Available data »
····················

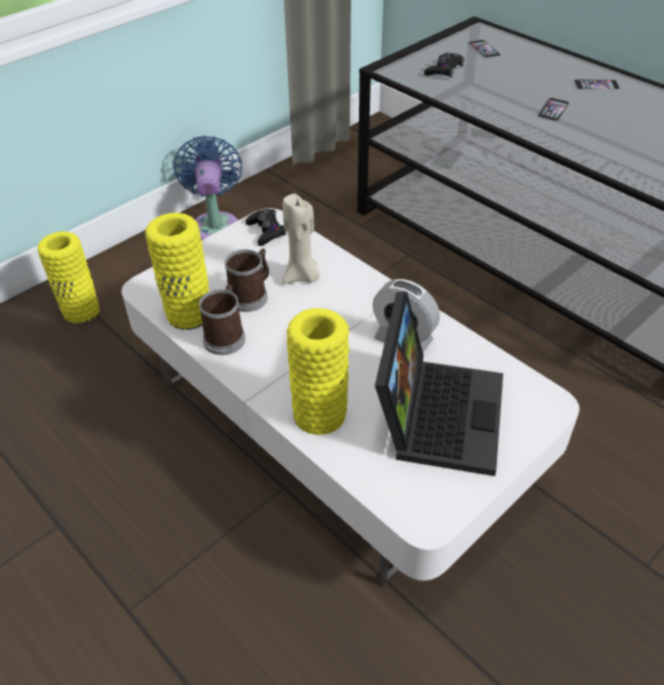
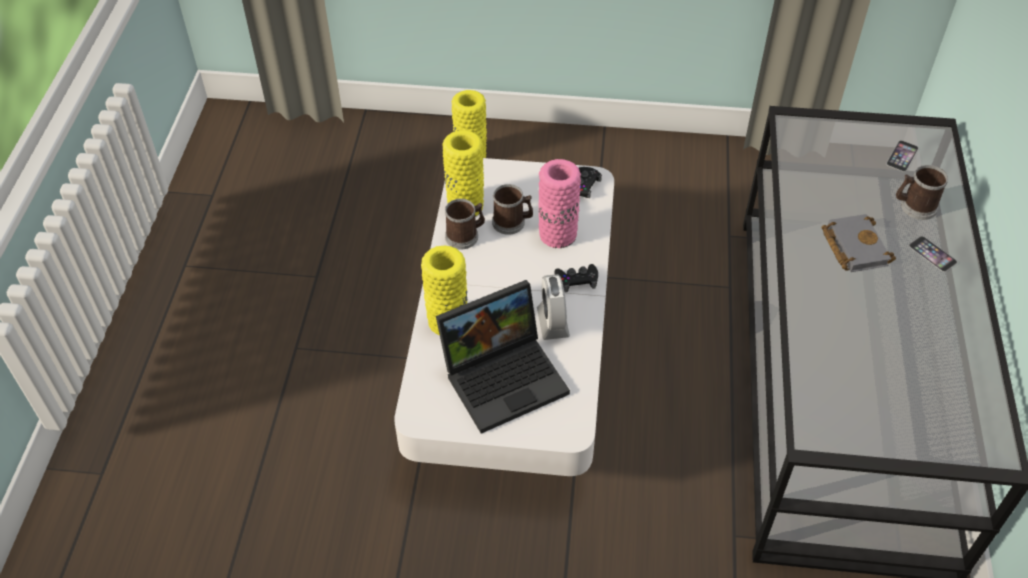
camera: 50 degrees right, 5 degrees up
blue fan [174,135,242,240] -> none
beige candle [283,194,320,284] -> pink vase [538,159,581,248]
black game controller [424,52,465,78] -> black game controller moved to [555,264,598,292]
phone [537,98,570,122] -> grey book [821,214,896,272]
none -> mug [896,165,948,220]

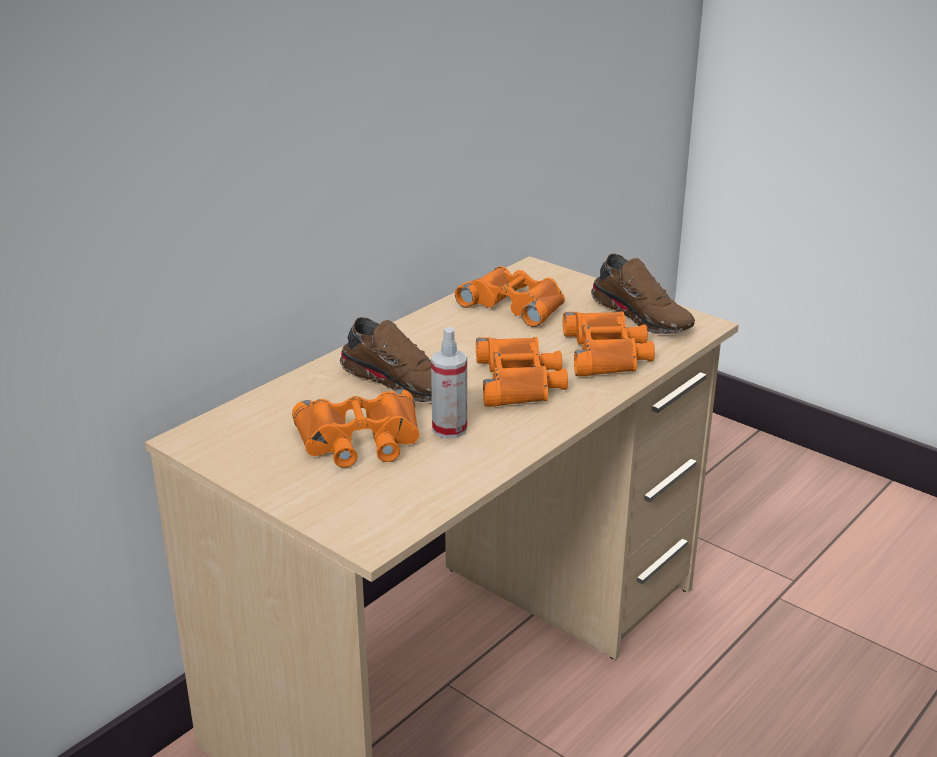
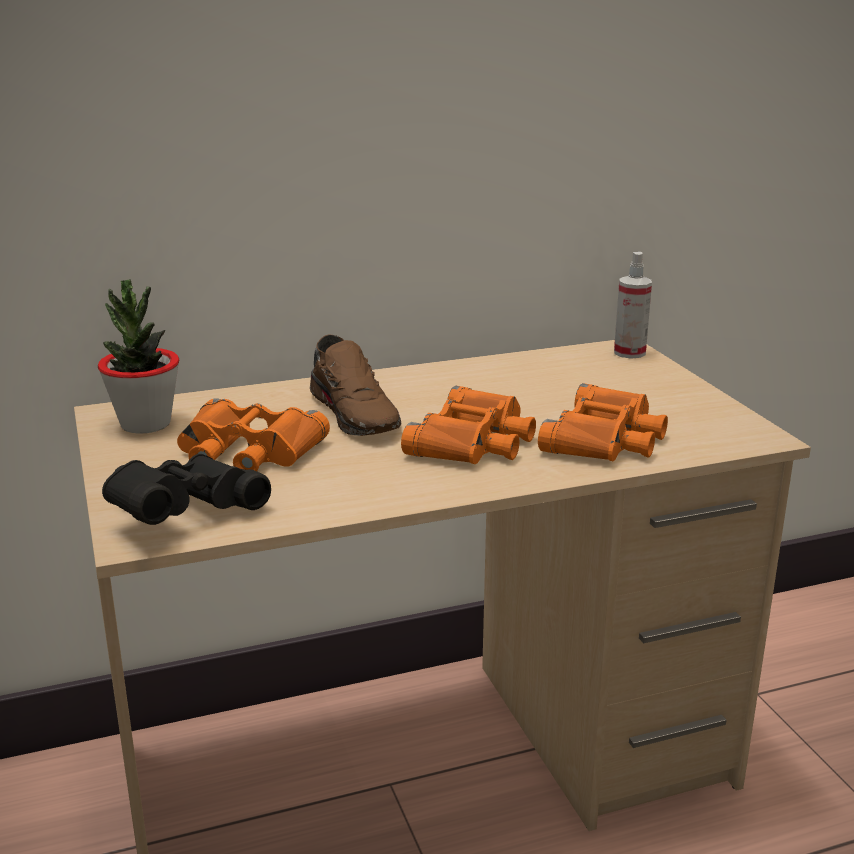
camera: 30 degrees right, 5 degrees down
spray bottle [431,327,467,439] -> spray bottle moved to [614,252,652,359]
orange binoculars [455,266,565,327] -> none
brown shoe [591,254,695,334] -> none
none -> potted plant [98,279,180,434]
none -> black binoculars [102,454,271,525]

····················

Exercise aim » Leaving out any images, restate every record word for word.

Task response »
camera: 50 degrees right, 5 degrees up
blue fan [174,135,242,240] -> none
beige candle [283,194,320,284] -> pink vase [538,159,581,248]
black game controller [424,52,465,78] -> black game controller moved to [555,264,598,292]
phone [537,98,570,122] -> grey book [821,214,896,272]
none -> mug [896,165,948,220]

camera: 30 degrees right, 5 degrees down
spray bottle [431,327,467,439] -> spray bottle moved to [614,252,652,359]
orange binoculars [455,266,565,327] -> none
brown shoe [591,254,695,334] -> none
none -> potted plant [98,279,180,434]
none -> black binoculars [102,454,271,525]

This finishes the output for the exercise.